**Lavoro da svolgere**
- a) Secondo il brano sul Paradiso di Dante, chi sono i beati collocati in questa sfera celeste?
- b) Riprendi il brano sul Paradiso di Dante e continualo dopo la sua ultima frase.

**Estratto del testo**
____
Il carattere dottrinale delle parole della donna si manifesta attraverso il sorriso che le si dipinge in viso quando intuisce Dante al cospetto di ciò che non è in grado di spiegarsi a causa della sua limitatezza umana. Solo «provando e riprovando», con argomenti razionali ma non sempre totalmente accessibili alla comprensione umana, Beatrice può illuminare al poeta le vie attraverso le quali agisce il volere divino all'interno delle varie sfere celesti.
2.
I
beati
Le molte anime che si affastellano nel percorso di Dante verso Dio assolvono al compito non facile di dimostrare le acquisizioni che il poeta raccoglie di volta in volta nel suo cammino. Immagini di rarefatte e simboliche moralità, esse vengono sollecitate a recuperare le memorie della loro vicenda terrena per rendere conto del destino ultramondano che è stato loro assegnato.
I beati che si trovano collocati all'interno di questa sfera celeste sono le anime di coloro che in vita non hanno potuto adempiere ai loro voti sulla Terra. All'inizio il poeta li crede riflessi di anime che gli stanno alle spalle: «quali per vetri trasparenti e tersi,/ o ver per acque nitide e tranquille, non si profonde che i fondi sien persi,/ tornan d’i nostri visi le postille/ debili sì, che perla in bianca fronte/ non vien men forte a le nostre pupille» fino a che, voltatosi, non realizza che invero sono anime sussistenti, incastonate nello sfondo luminoso del cielo lunare.
Il rapporto tra conoscenza e oggetto della visione passa di necessità attraverso uno sforzo ermeneutico di non poco conto, che in un primo momento rischia di far cadere Dante «dentro a l’error contrario […] a quel ch’accese amor tra l’omo e ‘l fonte». Il rimando al mito di Narciso è svolto in termini antitetici: mentre Narciso, specchiandosi nel fonte, è indotto, per effetto di una punizione divina, a scambiare la sua immagine per un corpo reale innamorandosene, Dante, al contrario, è impedito dall'umana ragione a riconoscere la sussistenza delle anime che gli si pongono di fronte, credendole immagini riflesse.
La superbia è il vizio che accomuna il
poeta e il semidio offuscando loro la verità.
Tuttavia, mentre Dante cerca la redenzione riconoscendo la propria fallibilità,
Narciso resta ingabbiato nell'adorazione del proprio Sé, rinunciando così a
pensare l’alterità. Il vero dunque dimora nel mistero della finitezza e nella
spinta a superare il solipsismo della propria identità.
3.
Piccarda
Dante, rivolgendosi all'anima che gli sembra fra tutte la più desiderosa di parlare, le domanda di rivelargli il suo nome e la sua condizione.
____
**Voci dei dati**
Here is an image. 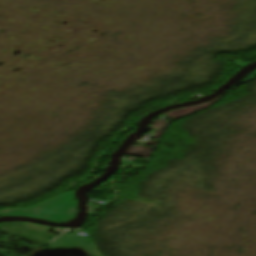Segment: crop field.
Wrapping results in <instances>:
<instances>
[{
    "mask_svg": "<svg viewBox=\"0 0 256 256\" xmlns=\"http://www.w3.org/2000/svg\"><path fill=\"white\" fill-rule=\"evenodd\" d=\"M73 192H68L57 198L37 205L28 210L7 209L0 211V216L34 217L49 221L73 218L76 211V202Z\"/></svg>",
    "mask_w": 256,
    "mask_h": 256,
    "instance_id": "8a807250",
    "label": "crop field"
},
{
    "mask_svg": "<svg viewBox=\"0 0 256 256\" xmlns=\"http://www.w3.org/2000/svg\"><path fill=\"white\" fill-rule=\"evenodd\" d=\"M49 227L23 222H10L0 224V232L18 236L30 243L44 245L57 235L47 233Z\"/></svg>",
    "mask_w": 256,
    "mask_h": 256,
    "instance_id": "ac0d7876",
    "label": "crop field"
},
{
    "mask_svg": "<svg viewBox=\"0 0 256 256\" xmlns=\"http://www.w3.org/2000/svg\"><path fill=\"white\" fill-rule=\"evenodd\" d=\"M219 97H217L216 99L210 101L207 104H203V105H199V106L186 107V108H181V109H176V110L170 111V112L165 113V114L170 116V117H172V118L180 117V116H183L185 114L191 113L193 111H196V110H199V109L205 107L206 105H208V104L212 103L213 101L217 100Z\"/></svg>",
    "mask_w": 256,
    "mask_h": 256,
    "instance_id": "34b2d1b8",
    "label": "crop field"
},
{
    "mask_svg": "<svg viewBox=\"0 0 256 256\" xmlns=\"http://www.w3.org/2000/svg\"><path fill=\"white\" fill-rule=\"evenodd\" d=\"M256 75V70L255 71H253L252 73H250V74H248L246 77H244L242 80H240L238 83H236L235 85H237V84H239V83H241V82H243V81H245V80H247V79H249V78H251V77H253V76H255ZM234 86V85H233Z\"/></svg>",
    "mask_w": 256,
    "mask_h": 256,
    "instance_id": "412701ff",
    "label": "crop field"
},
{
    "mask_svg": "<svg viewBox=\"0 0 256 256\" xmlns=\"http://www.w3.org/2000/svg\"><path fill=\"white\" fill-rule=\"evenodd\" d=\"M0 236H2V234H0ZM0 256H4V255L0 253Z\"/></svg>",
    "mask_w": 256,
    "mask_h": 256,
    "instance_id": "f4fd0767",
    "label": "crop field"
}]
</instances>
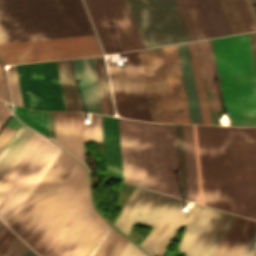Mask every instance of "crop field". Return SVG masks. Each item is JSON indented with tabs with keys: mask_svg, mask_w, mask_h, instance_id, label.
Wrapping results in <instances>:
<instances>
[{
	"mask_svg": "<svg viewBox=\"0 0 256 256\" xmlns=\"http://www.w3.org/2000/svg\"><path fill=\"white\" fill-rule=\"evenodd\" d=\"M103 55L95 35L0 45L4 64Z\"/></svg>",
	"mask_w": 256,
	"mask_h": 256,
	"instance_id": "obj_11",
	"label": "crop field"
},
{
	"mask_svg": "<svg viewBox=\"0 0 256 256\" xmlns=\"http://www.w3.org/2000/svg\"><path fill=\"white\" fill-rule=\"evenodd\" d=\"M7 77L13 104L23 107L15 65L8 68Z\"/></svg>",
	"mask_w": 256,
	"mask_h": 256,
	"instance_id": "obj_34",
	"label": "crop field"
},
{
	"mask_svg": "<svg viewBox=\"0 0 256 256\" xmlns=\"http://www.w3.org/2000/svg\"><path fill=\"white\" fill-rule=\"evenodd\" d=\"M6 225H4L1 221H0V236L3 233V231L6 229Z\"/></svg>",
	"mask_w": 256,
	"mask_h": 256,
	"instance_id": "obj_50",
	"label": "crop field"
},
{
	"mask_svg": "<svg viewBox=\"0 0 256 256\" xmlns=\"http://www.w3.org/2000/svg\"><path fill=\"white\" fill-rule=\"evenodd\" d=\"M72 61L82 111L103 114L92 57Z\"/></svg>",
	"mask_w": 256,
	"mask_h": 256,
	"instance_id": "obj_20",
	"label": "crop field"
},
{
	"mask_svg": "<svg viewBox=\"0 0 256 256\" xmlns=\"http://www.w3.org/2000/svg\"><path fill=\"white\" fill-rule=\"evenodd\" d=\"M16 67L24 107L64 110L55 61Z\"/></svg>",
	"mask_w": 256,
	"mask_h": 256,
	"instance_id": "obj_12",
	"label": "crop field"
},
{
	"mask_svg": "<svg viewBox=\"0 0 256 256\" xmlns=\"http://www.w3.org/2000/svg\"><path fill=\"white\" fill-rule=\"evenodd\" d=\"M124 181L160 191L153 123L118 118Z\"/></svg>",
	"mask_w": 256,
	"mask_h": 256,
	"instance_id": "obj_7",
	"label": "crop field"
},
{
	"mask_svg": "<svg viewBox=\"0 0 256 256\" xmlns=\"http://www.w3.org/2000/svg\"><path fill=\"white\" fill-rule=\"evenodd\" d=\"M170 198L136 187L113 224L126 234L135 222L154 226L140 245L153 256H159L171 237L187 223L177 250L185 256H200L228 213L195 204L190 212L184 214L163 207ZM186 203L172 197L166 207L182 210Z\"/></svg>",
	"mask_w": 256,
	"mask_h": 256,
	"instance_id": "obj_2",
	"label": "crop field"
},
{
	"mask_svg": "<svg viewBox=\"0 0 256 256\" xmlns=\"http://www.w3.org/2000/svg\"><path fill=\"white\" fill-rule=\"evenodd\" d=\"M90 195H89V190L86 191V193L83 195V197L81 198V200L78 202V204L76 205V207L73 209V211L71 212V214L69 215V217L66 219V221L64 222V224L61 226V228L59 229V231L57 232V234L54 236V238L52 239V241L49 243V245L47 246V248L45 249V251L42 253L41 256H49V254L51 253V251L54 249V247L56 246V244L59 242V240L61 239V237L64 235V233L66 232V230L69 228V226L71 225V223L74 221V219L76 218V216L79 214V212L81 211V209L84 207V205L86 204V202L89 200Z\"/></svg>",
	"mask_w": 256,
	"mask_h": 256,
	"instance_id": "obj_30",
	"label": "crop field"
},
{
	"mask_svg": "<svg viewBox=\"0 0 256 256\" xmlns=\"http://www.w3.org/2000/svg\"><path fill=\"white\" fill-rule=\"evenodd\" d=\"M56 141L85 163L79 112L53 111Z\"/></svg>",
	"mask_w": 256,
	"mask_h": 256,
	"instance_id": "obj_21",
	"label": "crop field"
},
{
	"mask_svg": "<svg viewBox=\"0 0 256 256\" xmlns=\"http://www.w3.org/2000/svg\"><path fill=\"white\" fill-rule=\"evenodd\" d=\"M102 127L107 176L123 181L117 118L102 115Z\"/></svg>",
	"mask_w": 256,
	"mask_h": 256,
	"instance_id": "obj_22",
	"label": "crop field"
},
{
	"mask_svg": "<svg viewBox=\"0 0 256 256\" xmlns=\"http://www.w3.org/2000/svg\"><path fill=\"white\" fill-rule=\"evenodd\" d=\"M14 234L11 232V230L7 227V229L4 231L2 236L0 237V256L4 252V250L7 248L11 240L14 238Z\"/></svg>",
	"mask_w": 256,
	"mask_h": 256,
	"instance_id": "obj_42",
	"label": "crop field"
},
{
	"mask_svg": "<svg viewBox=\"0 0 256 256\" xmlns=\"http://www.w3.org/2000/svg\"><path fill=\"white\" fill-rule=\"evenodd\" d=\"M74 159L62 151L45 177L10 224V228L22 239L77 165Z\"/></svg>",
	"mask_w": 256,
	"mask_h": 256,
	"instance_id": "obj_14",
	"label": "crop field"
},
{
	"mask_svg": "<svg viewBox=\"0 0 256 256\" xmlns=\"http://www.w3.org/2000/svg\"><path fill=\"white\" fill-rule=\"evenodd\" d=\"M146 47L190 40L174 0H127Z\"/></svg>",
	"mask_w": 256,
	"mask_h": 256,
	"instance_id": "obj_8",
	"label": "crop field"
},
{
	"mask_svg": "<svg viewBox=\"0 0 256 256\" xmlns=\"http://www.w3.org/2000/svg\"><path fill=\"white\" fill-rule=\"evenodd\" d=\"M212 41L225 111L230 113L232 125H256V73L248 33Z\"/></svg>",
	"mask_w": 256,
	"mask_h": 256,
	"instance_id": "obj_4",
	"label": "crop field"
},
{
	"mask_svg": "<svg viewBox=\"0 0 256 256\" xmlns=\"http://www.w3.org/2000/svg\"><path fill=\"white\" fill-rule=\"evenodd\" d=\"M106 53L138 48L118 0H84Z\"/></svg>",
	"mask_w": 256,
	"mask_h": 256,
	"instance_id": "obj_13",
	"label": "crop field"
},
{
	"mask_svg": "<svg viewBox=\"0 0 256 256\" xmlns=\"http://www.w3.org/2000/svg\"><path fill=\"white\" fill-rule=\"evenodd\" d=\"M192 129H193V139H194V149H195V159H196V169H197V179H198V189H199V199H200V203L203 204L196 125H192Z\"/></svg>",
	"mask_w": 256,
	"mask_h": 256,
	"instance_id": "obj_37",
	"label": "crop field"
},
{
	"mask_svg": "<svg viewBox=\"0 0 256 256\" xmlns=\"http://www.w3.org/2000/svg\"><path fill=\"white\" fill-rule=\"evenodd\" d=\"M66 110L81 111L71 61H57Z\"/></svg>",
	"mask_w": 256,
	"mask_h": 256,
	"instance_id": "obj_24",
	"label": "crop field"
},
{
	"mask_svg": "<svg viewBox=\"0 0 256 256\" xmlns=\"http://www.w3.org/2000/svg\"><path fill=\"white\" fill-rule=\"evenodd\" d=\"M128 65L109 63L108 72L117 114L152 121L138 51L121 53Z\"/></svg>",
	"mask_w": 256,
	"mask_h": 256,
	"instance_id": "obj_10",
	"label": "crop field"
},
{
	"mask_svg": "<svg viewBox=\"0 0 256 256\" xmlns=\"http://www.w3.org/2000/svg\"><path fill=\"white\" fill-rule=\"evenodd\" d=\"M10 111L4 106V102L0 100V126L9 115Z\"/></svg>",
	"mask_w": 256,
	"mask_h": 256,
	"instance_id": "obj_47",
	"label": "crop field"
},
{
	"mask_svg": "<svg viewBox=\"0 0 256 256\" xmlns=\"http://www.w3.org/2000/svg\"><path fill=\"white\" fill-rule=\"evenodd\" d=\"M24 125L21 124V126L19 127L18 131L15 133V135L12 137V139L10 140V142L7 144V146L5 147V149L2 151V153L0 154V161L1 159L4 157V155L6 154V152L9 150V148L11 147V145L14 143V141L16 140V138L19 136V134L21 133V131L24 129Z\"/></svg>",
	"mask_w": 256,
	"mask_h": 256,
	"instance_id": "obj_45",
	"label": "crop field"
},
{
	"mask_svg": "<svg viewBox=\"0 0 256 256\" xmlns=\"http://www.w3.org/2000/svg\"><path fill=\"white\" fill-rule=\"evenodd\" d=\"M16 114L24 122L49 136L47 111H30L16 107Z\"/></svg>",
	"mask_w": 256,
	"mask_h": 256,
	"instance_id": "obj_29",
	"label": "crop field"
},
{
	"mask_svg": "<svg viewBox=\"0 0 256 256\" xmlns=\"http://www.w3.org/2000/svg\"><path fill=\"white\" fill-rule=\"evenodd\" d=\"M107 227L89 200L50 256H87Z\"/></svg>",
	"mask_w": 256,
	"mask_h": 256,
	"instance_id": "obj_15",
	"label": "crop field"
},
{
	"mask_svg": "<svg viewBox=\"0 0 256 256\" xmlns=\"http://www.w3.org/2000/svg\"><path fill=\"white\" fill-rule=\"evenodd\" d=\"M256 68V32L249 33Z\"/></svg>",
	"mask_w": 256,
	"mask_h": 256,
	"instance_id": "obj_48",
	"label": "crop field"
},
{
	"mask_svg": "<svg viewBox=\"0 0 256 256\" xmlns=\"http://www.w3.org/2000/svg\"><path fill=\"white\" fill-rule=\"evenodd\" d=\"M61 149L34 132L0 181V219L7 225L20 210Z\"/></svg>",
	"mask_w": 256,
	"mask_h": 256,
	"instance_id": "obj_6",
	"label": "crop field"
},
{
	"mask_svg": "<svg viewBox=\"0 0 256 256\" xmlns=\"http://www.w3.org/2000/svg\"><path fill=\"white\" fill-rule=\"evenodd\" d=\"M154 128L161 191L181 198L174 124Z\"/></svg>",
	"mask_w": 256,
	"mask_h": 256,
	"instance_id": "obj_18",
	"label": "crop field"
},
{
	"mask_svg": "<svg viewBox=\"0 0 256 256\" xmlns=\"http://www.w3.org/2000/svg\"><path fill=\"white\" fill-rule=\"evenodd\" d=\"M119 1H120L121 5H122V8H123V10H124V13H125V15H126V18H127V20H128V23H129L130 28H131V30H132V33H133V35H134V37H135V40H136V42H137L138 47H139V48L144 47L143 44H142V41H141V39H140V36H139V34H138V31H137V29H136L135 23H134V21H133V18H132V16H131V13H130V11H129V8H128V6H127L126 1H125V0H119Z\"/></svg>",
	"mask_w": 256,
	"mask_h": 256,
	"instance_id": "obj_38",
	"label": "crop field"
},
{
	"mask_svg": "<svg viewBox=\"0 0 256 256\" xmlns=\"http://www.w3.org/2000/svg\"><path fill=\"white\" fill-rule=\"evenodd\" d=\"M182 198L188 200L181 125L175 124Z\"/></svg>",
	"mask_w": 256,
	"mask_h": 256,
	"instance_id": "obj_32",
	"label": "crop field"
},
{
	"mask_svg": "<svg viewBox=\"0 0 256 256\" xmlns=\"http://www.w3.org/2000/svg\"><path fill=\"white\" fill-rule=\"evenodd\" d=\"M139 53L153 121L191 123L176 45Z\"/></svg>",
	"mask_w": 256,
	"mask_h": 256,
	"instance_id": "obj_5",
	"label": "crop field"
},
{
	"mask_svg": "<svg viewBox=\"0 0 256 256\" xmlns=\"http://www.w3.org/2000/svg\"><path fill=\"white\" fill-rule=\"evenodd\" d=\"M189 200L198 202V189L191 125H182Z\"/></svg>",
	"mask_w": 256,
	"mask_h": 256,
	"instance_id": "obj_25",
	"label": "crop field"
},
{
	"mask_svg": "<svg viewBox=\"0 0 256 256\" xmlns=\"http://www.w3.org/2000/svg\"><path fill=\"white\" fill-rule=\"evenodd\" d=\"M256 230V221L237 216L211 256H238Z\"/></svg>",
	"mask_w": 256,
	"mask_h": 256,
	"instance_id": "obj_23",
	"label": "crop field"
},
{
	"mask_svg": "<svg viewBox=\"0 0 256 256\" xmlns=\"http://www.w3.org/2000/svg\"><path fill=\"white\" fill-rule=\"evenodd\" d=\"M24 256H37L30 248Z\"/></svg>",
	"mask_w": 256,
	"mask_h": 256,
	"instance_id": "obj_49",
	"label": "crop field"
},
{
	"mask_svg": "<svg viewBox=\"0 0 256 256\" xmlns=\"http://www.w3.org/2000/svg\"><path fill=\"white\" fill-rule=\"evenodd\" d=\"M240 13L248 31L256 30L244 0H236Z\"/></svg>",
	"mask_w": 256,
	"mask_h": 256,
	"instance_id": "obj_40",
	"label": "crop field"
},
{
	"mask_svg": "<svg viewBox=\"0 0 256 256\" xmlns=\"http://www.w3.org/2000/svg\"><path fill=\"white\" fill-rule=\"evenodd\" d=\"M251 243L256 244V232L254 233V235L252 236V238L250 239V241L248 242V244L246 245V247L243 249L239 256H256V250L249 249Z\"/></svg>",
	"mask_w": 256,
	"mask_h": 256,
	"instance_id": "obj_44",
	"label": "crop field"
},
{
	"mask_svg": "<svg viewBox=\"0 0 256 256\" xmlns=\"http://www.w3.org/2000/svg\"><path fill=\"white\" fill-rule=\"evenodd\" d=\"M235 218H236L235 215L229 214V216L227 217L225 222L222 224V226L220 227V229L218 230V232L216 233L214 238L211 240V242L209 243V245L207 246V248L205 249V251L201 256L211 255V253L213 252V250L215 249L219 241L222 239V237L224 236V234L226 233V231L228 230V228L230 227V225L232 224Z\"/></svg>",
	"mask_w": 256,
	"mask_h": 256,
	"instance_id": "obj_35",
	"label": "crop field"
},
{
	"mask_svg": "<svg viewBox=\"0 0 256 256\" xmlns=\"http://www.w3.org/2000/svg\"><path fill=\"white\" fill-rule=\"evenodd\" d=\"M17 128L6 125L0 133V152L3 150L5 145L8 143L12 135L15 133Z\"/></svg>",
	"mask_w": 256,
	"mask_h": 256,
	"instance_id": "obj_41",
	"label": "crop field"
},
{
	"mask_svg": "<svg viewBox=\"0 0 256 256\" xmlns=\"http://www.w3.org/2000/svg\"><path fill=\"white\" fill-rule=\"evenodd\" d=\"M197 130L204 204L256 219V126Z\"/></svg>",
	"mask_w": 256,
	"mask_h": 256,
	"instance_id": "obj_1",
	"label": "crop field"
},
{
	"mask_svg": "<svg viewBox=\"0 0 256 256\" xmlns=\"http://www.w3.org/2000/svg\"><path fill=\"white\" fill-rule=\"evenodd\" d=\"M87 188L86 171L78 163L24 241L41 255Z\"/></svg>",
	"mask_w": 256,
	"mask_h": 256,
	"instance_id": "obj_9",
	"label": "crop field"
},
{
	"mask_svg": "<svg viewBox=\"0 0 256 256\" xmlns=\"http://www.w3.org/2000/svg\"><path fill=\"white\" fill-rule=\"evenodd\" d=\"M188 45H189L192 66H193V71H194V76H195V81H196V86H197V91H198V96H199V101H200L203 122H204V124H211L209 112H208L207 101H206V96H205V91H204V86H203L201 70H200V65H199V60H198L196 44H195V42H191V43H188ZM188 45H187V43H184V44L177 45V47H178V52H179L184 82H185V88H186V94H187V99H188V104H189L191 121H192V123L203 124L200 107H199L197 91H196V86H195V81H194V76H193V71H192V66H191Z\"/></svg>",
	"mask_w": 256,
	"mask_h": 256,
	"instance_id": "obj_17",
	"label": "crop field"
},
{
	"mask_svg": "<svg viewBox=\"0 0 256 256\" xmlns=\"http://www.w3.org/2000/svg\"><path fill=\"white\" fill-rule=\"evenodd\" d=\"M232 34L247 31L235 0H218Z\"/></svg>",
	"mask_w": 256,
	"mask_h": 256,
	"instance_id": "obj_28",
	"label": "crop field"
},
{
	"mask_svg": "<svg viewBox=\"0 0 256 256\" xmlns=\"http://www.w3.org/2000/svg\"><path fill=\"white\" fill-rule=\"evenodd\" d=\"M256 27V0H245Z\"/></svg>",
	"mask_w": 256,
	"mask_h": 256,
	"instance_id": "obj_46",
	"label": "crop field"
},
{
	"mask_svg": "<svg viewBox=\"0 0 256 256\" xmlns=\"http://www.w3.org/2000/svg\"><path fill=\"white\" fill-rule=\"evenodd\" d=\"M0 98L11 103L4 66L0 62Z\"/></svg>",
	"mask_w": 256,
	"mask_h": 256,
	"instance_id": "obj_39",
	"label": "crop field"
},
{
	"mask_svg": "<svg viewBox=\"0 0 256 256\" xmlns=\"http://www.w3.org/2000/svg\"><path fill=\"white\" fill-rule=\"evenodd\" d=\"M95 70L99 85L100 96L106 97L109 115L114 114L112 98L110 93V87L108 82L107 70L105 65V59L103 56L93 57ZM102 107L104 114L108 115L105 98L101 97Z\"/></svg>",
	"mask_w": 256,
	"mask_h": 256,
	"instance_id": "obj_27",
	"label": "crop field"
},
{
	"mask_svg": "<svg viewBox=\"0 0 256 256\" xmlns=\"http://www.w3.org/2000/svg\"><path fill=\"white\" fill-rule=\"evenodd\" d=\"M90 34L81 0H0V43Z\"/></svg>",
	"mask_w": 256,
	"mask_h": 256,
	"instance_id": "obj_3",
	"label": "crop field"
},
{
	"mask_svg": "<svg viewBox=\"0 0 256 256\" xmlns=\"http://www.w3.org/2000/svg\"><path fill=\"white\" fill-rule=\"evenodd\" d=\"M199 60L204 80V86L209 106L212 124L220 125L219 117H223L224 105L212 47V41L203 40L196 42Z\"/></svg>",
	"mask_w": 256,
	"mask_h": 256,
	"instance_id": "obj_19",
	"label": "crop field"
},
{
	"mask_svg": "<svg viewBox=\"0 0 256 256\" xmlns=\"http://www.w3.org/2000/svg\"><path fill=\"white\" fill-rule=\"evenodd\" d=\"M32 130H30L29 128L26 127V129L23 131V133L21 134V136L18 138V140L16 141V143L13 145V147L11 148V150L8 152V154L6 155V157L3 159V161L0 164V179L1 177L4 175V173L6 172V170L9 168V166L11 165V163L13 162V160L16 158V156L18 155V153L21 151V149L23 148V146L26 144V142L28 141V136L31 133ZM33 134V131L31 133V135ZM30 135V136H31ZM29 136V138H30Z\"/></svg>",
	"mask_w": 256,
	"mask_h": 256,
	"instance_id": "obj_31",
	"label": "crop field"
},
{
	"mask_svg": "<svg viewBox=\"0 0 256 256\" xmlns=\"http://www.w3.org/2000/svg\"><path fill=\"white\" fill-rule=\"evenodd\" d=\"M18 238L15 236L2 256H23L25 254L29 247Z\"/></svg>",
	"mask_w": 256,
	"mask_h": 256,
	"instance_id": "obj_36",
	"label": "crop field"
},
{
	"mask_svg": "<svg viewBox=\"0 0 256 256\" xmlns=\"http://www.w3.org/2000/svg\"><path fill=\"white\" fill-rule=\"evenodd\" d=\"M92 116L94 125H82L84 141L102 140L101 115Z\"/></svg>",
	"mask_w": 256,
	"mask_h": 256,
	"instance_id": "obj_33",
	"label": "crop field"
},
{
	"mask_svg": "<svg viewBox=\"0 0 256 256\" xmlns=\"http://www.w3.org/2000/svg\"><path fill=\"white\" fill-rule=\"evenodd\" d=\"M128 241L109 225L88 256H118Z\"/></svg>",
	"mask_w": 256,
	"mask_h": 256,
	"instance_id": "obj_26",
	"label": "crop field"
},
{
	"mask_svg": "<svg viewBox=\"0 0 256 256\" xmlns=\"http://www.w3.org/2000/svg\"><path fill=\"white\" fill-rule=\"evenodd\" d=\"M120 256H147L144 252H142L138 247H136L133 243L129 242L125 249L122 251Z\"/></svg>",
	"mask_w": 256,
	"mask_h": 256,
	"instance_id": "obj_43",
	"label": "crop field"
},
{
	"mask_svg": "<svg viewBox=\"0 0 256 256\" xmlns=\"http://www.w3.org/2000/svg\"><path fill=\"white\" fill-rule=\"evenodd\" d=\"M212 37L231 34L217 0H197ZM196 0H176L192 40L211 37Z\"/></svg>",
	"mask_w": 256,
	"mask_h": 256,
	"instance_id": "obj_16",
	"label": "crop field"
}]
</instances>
____
**Risposte ai compiti**
- a) Sono le anime di coloro che in vita non hanno potuto adempiere ai loro voti sulla Terra.

- b)
È Piccarda Donati, figlia di Simone e sorella di Forese, il quale, nel XXIV canto del Purgatorio, ne aveva già prefigurato la condizione di beatitudine. L’anima, sollecita e con il volto sorridente, avanza, dichiarando come il loro spirito di carità non si neghi a nessuna preghiera sincera, proprio come quella divina che assimila a sé l’intera corte del Paradiso. Entrata da fanciulla a far parte del monastero delle clarisse in Firenze, ella ne fu tolta a forza da Corso e dagli altri fratelli e obbligata a sposare Rossellino della Tosa; secondo le fonti, segnata dalla violenza subìta, morì presto di crepacuore. Piccarda rievoca la sua storia con il tono pacato di chi intende allontanare da sé e dalla propria attuale condizione ogni forma di rancore o impurità; senonché, poco dopo, nel raccontarsi, è pur costretta a giudicare gli esecutori materiali della violenza che le è stata arrecata, definendoli «uomini a mal più ch’al ben usi».
L’allusione
perifrastica consente al personaggio di sfumare le memorie dolorose della vita
terrena, mettendone in risalto la propensione ad appagarsi in un totale
abbandono al volere divino. D’altro canto, il ricordo dell’offesa mondana non
può inquinare la purezza della condizione spirituale di Piccarda: il dolore
patito in vita è relegato in uno spazio remoto e avulso dalla beatitudine
eterna cui la donna è stata destinata.
4.
Relazione
tra meriti e beatitudine
Ciononostante, la ragione non può da sola intuire ciò che si staglia al di là di essa e Dante rimane pur sempre un uomo condizionato dai limiti della vita terrena: egli domanda se i beati in questo cielo siano paghi della loro condizione e se non abbiano mai desiderato di essere posti più in alto per contemplare Dio da più vicino.
Il dubbio investe il concetto di compiutezza e perfezione dello stato di beatitudine: sulla terra la coscienza di una diseguaglianza insinua, se non l’invidia, il desiderio di una condizione migliore.
Piccarda, sorridendo assieme alle altre anime, spiega che invero la carità divina appaga totalmente, facendo desiderare alle anime solo ciò che hanno e null’altro. Se desiderassero altrimenti, le anime finirebbero con l’essere discordi con il decreto divino. La beatitudine, pertanto, consiste nell'adeguamento al decreto divino: la carità, che induce obbedienza e sollecitudine nei confronti del bene altrui, appaga totalmente la volontà delle anime, effondendosi in ogni cielo in egual misura. D'altronde, «ell’è quel mare al qual tutto si move/ ciò ch’ella cria o che natura face».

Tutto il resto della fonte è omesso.